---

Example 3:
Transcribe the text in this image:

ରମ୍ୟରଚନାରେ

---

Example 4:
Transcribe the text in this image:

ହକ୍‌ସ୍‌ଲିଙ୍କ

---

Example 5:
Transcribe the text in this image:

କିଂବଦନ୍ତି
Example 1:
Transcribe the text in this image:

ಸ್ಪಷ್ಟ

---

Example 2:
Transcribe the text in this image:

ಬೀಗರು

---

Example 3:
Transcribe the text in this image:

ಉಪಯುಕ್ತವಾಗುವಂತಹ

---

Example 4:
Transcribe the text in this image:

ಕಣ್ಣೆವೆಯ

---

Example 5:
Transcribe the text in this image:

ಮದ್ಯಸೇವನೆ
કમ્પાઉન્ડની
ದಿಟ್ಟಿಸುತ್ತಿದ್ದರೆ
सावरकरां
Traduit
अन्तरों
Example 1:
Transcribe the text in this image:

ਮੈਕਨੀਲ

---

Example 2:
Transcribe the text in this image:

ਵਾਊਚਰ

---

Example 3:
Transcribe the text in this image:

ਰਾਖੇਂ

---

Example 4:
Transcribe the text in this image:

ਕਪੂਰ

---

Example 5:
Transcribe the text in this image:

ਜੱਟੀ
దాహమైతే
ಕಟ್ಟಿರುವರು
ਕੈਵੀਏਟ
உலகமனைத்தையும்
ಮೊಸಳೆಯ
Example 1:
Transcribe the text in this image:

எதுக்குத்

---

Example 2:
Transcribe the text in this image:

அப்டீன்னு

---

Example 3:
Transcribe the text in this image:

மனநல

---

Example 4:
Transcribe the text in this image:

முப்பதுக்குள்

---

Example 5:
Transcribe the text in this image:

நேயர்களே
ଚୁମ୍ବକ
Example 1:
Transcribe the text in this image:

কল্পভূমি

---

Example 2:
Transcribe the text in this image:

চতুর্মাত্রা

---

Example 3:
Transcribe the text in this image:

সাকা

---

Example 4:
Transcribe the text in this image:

********

> WORK TASK
Reproduce the material above, every line of it, exactly.

> SOLUTION
---

Example 3:
Transcribe the text in this image:

ରମ୍ୟରଚନାରେ

---

Example 4:
Transcribe the text in this image:

ହକ୍‌ସ୍‌ଲିଙ୍କ

---

Example 5:
Transcribe the text in this image:

କିଂବଦନ୍ତି
Example 1:
Transcribe the text in this image:

ಸ್ಪಷ್ಟ

---

Example 2:
Transcribe the text in this image:

ಬೀಗರು

---

Example 3:
Transcribe the text in this image:

ಉಪಯುಕ್ತವಾಗುವಂತಹ

---

Example 4:
Transcribe the text in this image:

ಕಣ್ಣೆವೆಯ

---

Example 5:
Transcribe the text in this image:

ಮದ್ಯಸೇವನೆ
કમ્પાઉન્ડની
ದಿಟ್ಟಿಸುತ್ತಿದ್ದರೆ
सावरकरां
Traduit
अन्तरों
Example 1:
Transcribe the text in this image:

ਮੈਕਨੀਲ

---

Example 2:
Transcribe the text in this image:

ਵਾਊਚਰ

---

Example 3:
Transcribe the text in this image:

ਰਾਖੇਂ

---

Example 4:
Transcribe the text in this image:

ਕਪੂਰ

---

Example 5:
Transcribe the text in this image:

ਜੱਟੀ
దాహమైతే
ಕಟ್ಟಿರುವರು
ਕੈਵੀਏਟ
உலகமனைத்தையும்
ಮೊಸಳೆಯ
Example 1:
Transcribe the text in this image:

எதுக்குத்

---

Example 2:
Transcribe the text in this image:

அப்டீன்னு

---

Example 3:
Transcribe the text in this image:

மனநல

---

Example 4:
Transcribe the text in this image:

முப்பதுக்குள்

---

Example 5:
Transcribe the text in this image:

நேயர்களே
ଚୁମ୍ବକ
Example 1:
Transcribe the text in this image:

কল্পভূমি

---

Example 2:
Transcribe the text in this image:

চতুর্মাত্রা

---

Example 3:
Transcribe the text in this image:

সাকা

---

Example 4:
Transcribe the text in this image:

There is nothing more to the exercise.